Accessibility links

Caspian: Russia Finding Way To Take Part In U.S.-Backed Pipeline

  • Michael Lelyveld

In a sign of change for Caspian policy, Russia has announced it will build a connection to the Baku-Ceyhan oil route. The line will give Russia access to a warm-water port for exports that will bypass the Bosporus and many of the benefits that the United States has promoted for years.

Boston, 11 June 2002 (RFE/RL) -- After years of consideration, the Russian government has found a way to take part in a U.S.-backed oil pipeline from the Caspian Sea, or at least a way to take advantage of it.
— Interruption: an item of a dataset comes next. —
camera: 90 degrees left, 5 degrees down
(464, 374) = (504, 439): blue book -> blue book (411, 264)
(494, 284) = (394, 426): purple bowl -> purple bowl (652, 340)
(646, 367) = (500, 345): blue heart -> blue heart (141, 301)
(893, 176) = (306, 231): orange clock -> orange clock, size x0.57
Late last month, Russian and Georgian officials announced a joint venture to build a line connecting the Black Sea port of Novorossiisk to the Baku-Ceyhan pipeline from Azerbaijan.

The link may represent a merger between U.S. and Russian goals, which have at times seemed at odds. The Baku-Ceyhan line, running east to west, will give Azerbaijan its first export route outside the CIS. Russia's line running north to south promises it access to a warm-weather port. Georgia appears poised to benefit from both plans.
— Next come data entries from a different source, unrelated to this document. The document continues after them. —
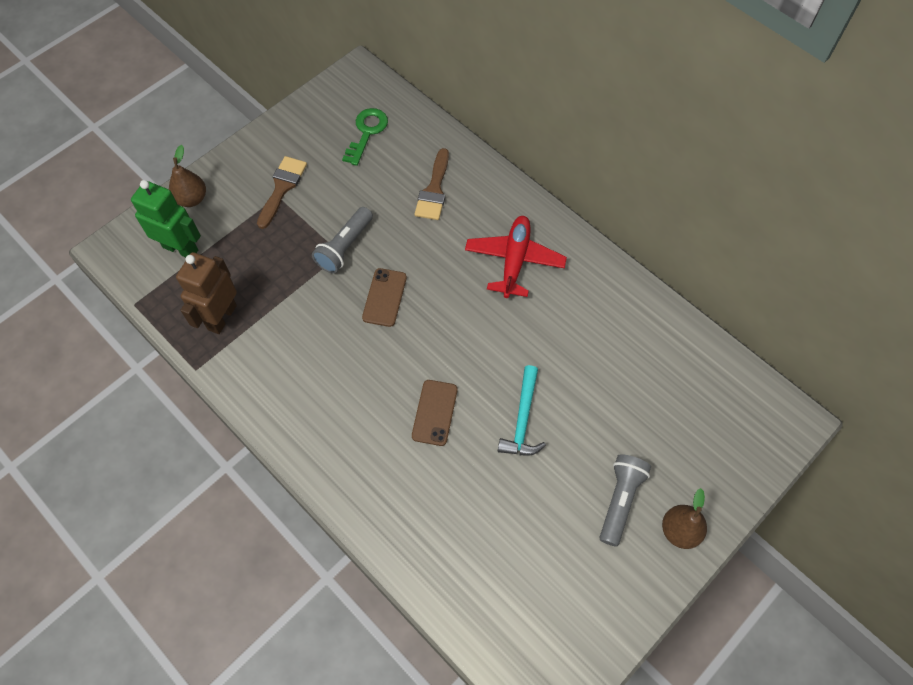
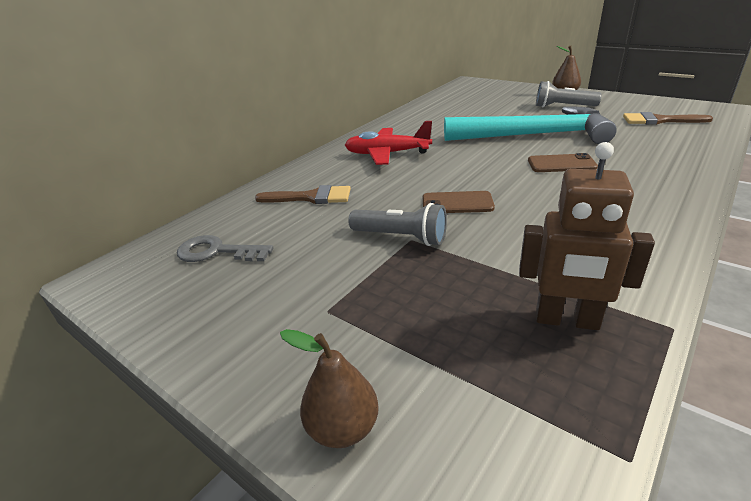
camera: 95 degrees left, 30 degrees down
(181, 248) = (465, 413): green robot -> none
(282, 188) = (311, 308): brown brush -> brown brush (659, 120)
(367, 132) = (217, 252): green key -> grey key
(523, 419) = (533, 135): turquoise hammer -> turquoise hammer, size x2.03

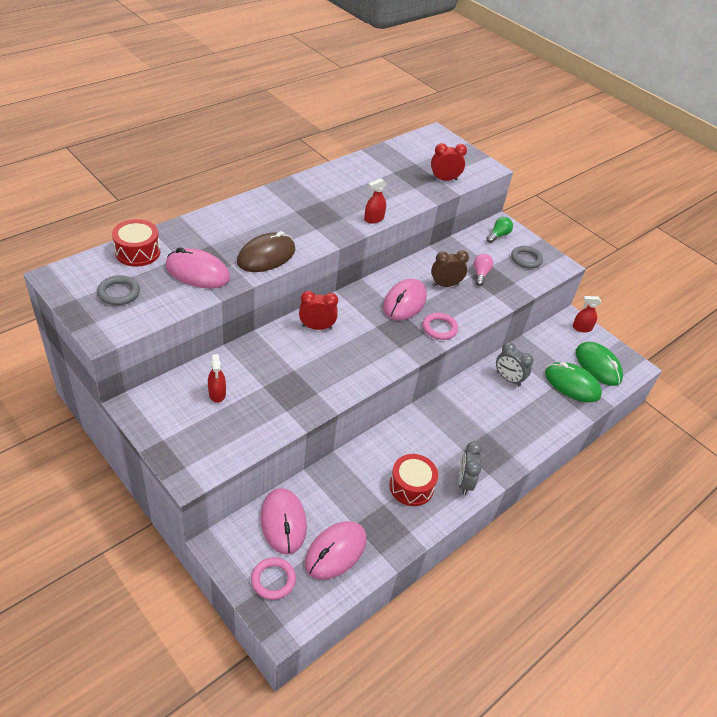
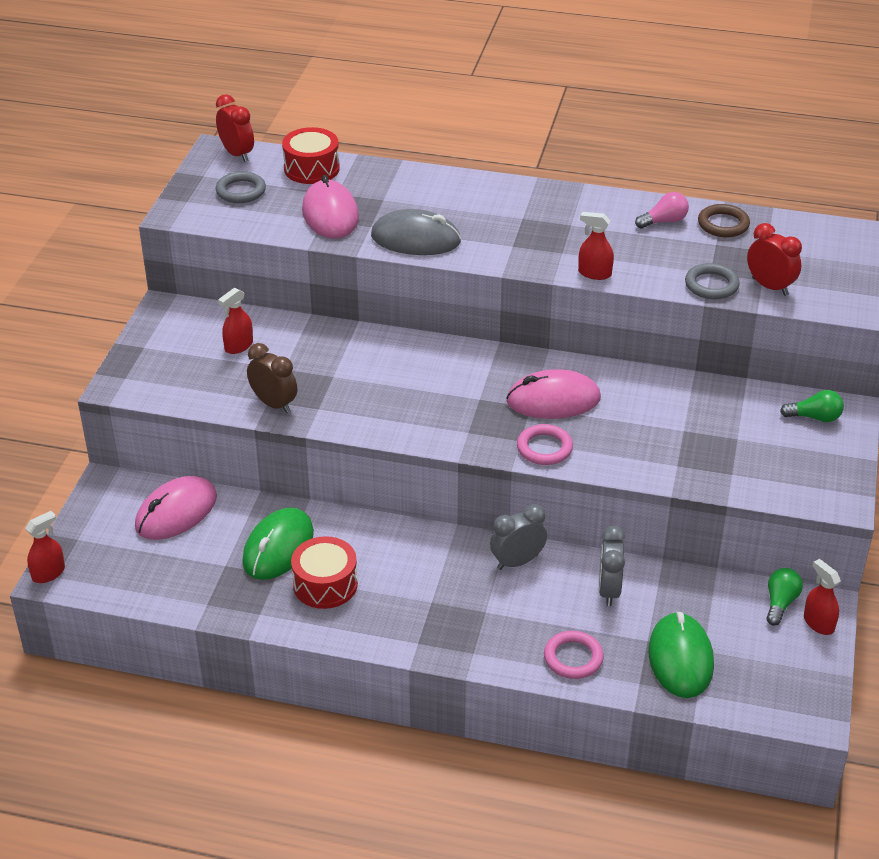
camera: 60 degrees right, 5 degrees down
(266, 256) = (415, 239): brown mouse -> grey mouse
(273, 580) = (100, 542): pink ring -> pink ring (573, 658)
(276, 628) = (48, 573): none -> red spray bottle
(317, 327) = (419, 358): red clock -> red clock (237, 154)
(335, 551) = (176, 568): pink mouse -> none
(380, 161) = (723, 224): none -> brown ring
(445, 285) = (635, 417): brown clock -> brown clock (274, 404)
(464, 482) = (381, 626): grey clock -> grey clock (517, 562)
(480, 274) = (702, 437): pink light bulb -> pink light bulb (664, 221)
(526, 259) = (800, 464): grey ring -> grey ring (711, 285)
(560, 330) = (780, 603): none -> green light bulb
(598, 366) = (757, 672): green mouse -> green mouse (278, 547)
The new venture includes the state-owned Russian construction company Rosneftegazstroi and the Georgian International Oil Corporation, GIOC President Georgy Chanturia said. Chanturia told Interfax that the agreement for the company known as Gruzrosneftegazstroi "is in the interest of all the sides." The north-south line will be built as part of the Baku-Ceyhan project, he said.

Chanturia may have overstated the case from the Russian point of view, given Moscow's past opposition to Baku-Ceyhan. Russia has argued that Caspian oil should flow over its territory to Novorossiisk rather than the rival 1,730-kilometer route through Georgia to Turkey's Mediterranean port.
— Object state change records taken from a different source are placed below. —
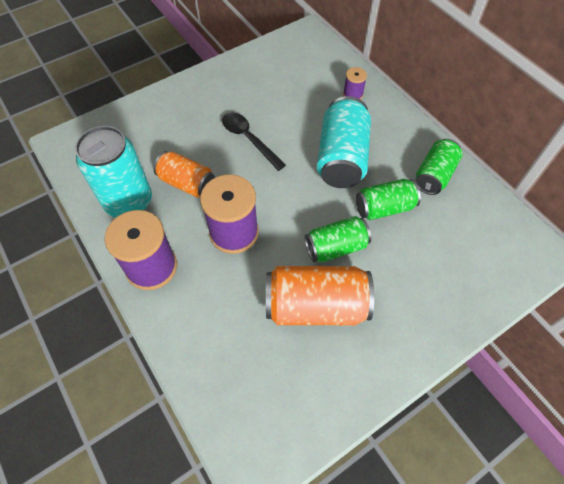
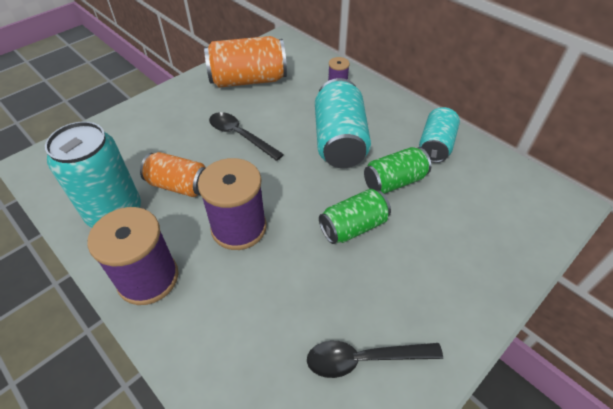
camera: 10 degrees left, 10 degrees down
(316, 306) = (345, 291): orange can -> orange can (248, 80)
(319, 366) = (364, 359): none -> black spoon
(434, 175) = (435, 145): green can -> turquoise can

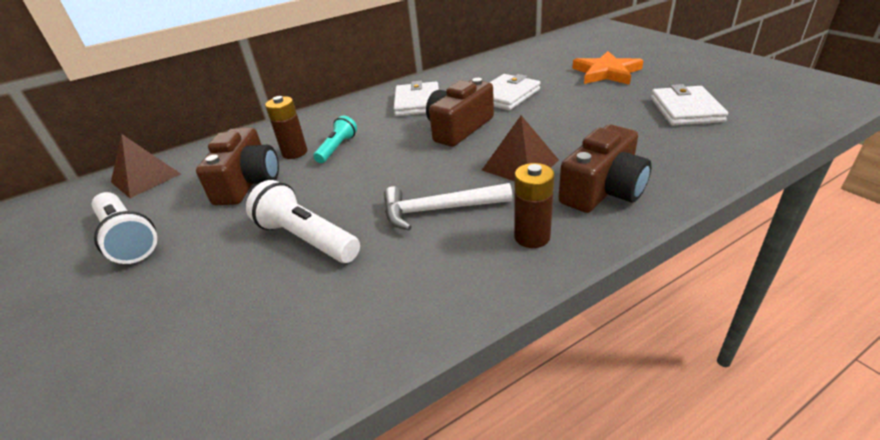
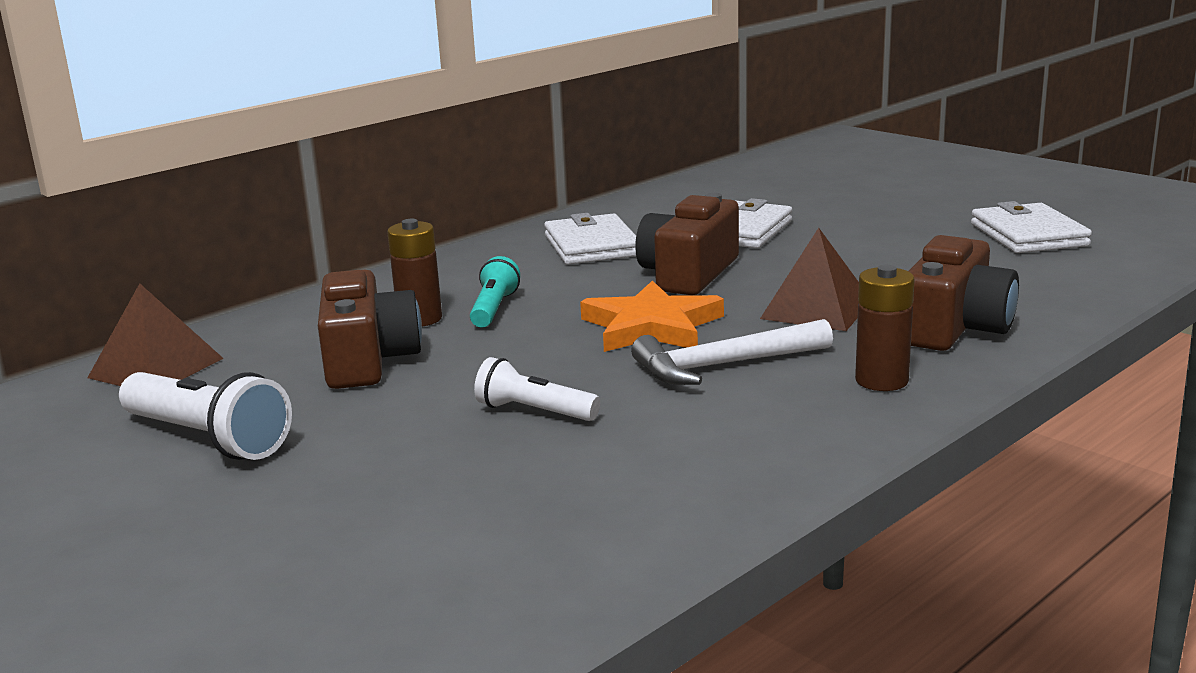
camera: 15 degrees left, 15 degrees down
(306, 239) = (534, 412): white flashlight -> white flashlight, size x0.62
(606, 73) = (887, 196): orange star -> orange star (651, 326)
But Moscow now seems to believe in the inevitability of Baku-Ceyhan, which is expected to win final approval from investors later this month. Construction of the $2.9 billion line is set to start early next year.

If all goes according to plan, the construction of the Novorossiisk branch to the Georgian port of Supsa would take 2 1/2 years, so that it could be completed soon after the scheduled opening of Baku-Ceyhan in late 2004. The Novorossiisk line would cost $450 million, the industry newsletter "Petroleum Argus" said. Its capacity would be 30 million or 40 million tons a year, according to varying reports.

Chanturia claims that the link will bring Russia an "additional annual profit of at least $500 million to $600 million." Although the benefits seem clear, Chanturia may again have overstated the case for effect.

Three Russian routes now feed Novorossiisk, which is frequently closed due to winter storms. One key source is the recently opened Caspian Pipeline Consortium route from Kazakhstan's Tengiz oil field, so that the plan would provide a Mediterranean outlet for Kazakh oil. One advantage is that the oil would bypass the crowded Bosporus, easing one of Turkey's big worries about Kazakhstan's rising oil flows.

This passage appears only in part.